Here adj and dst are square sparse matrices of shape (n_obs, n_obs) with matching sparsity structure:

  • adj is the connectivity / adjacency matrix. Non-zero entries mark edges in the graph, and built-in builders typically use 1.0 for present edges.

  • dst is the distance matrix for those same edges. For generic graphs this is usually the Euclidean edge length. For grid builders it may instead encode graph-distance semantics such as ring number.

  • When subclassing GraphBuilderCSR, both should be returned as csr_matrix.

  • For CSR-based builders, adj often behaves like a boolean or indicator matrix describing whether an edge is present, even if it is stored with a numeric dtype such as float32. dst stores edge-associated values such as distances and will often use a floating-point dtype. The exact dtype choice is left to the builder implementation and may depend on performance, memory, and numerical accuracy requirements.

  • By convention, dst should have a zero diagonal, and adj should only have a non-zero diagonal when set_diag=True.

Example: approximate kNN search with pynndescent

The built-in KNNBuilder uses scikit-learn’s NearestNeighbors. The pynndescent library provides an approximate nearest-neighbor search backend that is often faster on larger datasets. The example below swaps the backend while keeping the Squidpy graph pipeline contract intact.

To run the example, install the optional backend into the same environment as Squidpy:

python -m pip install pynndescent
# Following code is illustrative and requires ``pynndescent`` to be installed.
import numpy as np
from scipy.sparse import csr_matrix
from pynndescent import NNDescent

from squidpy.gr.neighbors import GraphBuilderCSR


class PynndescentKNNBuilder(GraphBuilderCSR):
  """KNN graph using the pynndescent approximate nearest-neighbor backend."""

  def __init__(self, n_neighs: int = 6, **kwargs):
    super().__init__(**kwargs)
    self.n_neighs = n_neighs

  def uns_params(self):
    return {
      "n_neighbors": self.n_neighs,
      "set_diag": self.set_diag,
    }

  def build_graph(self, coords):
    n_obs = coords.shape[0]
    model = NNDescent(coords, metric="euclidean")
    indices, dists = model.query(coords, k=self.n_neighs)

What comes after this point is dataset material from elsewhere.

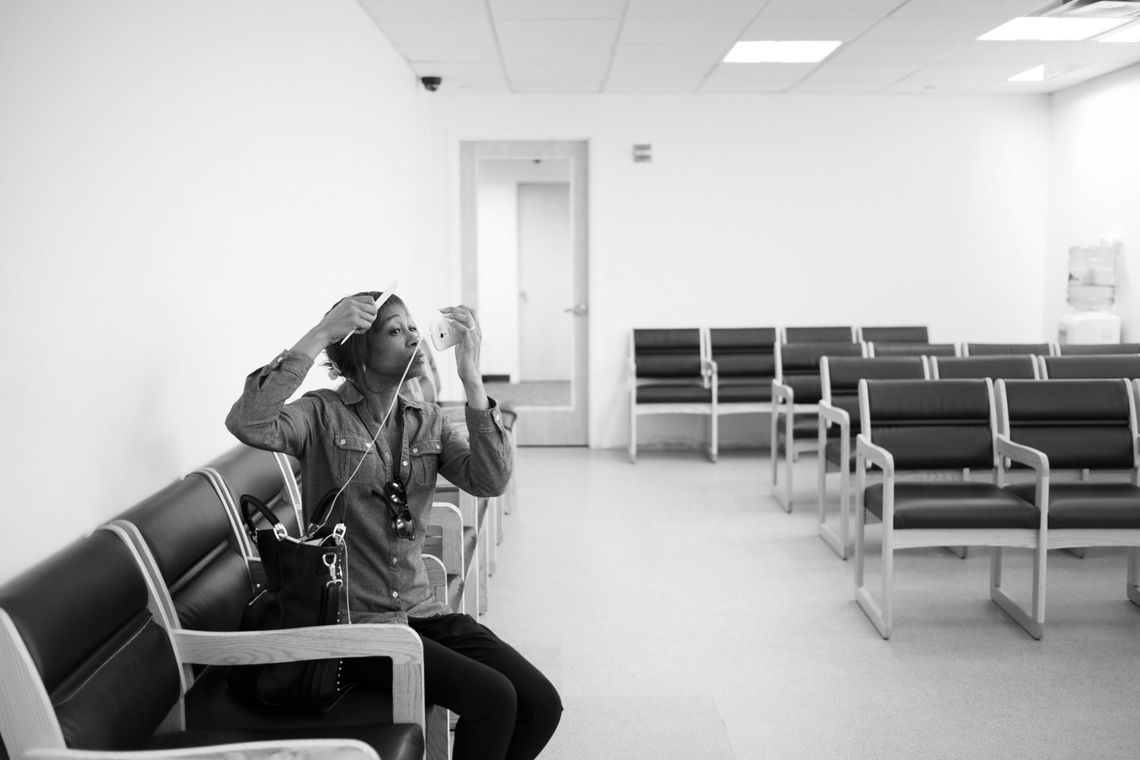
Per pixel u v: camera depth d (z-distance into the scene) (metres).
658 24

    row_indices = np.repeat(np.arange(n_obs), self.n_neighs)
    col_indices = indices.reshape(-1)
    dists = dists.reshape(-1).astype(np.float64)

    adj = csr_matrix(
      (np.ones_like(row_indices, dtype=np.float32), (row_indices, col_indices)),
      shape=(n_obs, n_obs),
    )
    dst = csr_matrix((dists, (row_indices, col_indices)), shape=(n_obs, n_obs))

    adj.setdiag(1.0 if self.set_diag else adj.diagonal())
    dst.setdiag(0.0)
    return adj, dst

Use it like any other builder:

import squidpy as sq

sq.gr.spatial_neighbors_from_builder(adata, PynndescentKNNBuilder(n_neighs=6))